The paper proposes two federated learning frameworks tailored to the SPDnet model, targeting symmetric positive definite (SPD) matrix data with Stiefel-constrained parameters.
Instead of standard Euclidean averaging (which breaks orthogonality), it introduces ProjAvg and RLAvg to preserve the model’s geometric structure during aggregation.
ProjAvg restores orthogonality by projecting arithmetic means onto the Stiefel manifold, while RLAvg performs an approximate tangent-space averaging using retractions and liftings.
The aggregation methods are designed to be computationally efficient, optimizer-independent, and suitable for scalable federated learning in signal processing scenarios where features are SPD matrices.

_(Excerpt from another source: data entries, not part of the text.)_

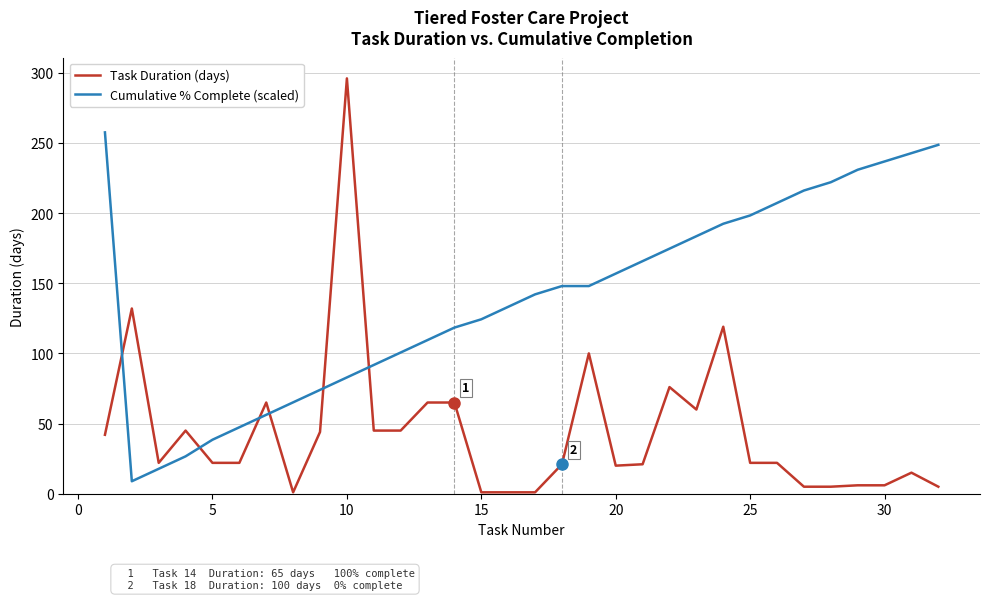

Does the chart display data point markers on the line(s)?

No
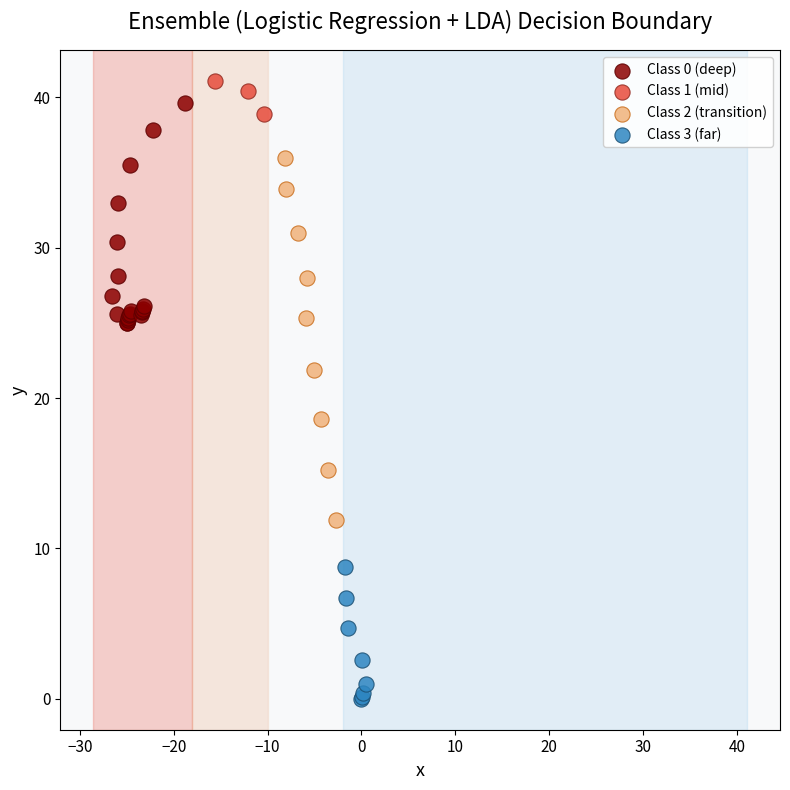

What are all the series names shown in the legend?

Class 0 (deep), Class 1 (mid), Class 2 (transition), Class 3 (far)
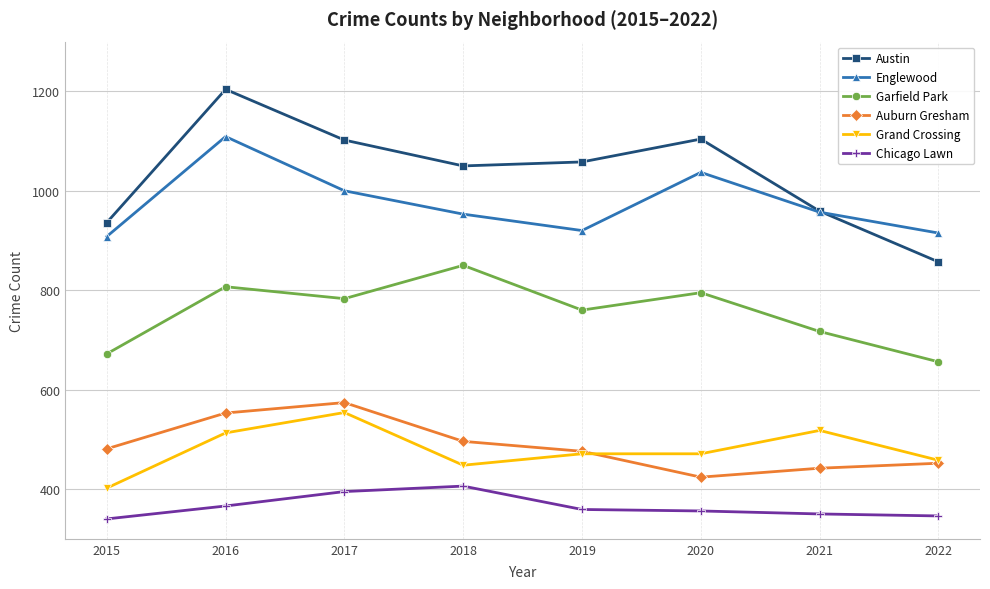

True or false: Garfield Park has a value of 807 at 2016.

True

Experiments on EEG motor imagery benchmarks indicate FedSPDnet improves F1 score and robustness under federation and partial client participation compared with federated EEGnet, while reducing communication-round parameter usage.

Abstract

We introduce two federated learning frameworks for the classical SPDnet model operating on symmetric positive definite (SPD) matrices with Stiefel-constrained parameters. Unlike standard Euclidean averaging, which violates orthogonality, our approach preserves geometric structure through two efficient aggregation strategies: ProjAvg, projecting arithmetic means onto the Stiefel manifold, and RLAvg, approximating tangent-space averaging via retractions and liftings. Both methods are computationally efficient, independent of the optimizer, and enable scalable federated learning for signal processing applications whose features are SPD matrices. Simulations on EEG motor imagery benchmarks show that FedSPDnet outperforms federated EEGnet in F1 score and robustness to federation and partial participation, while using fewer parameters per communication round.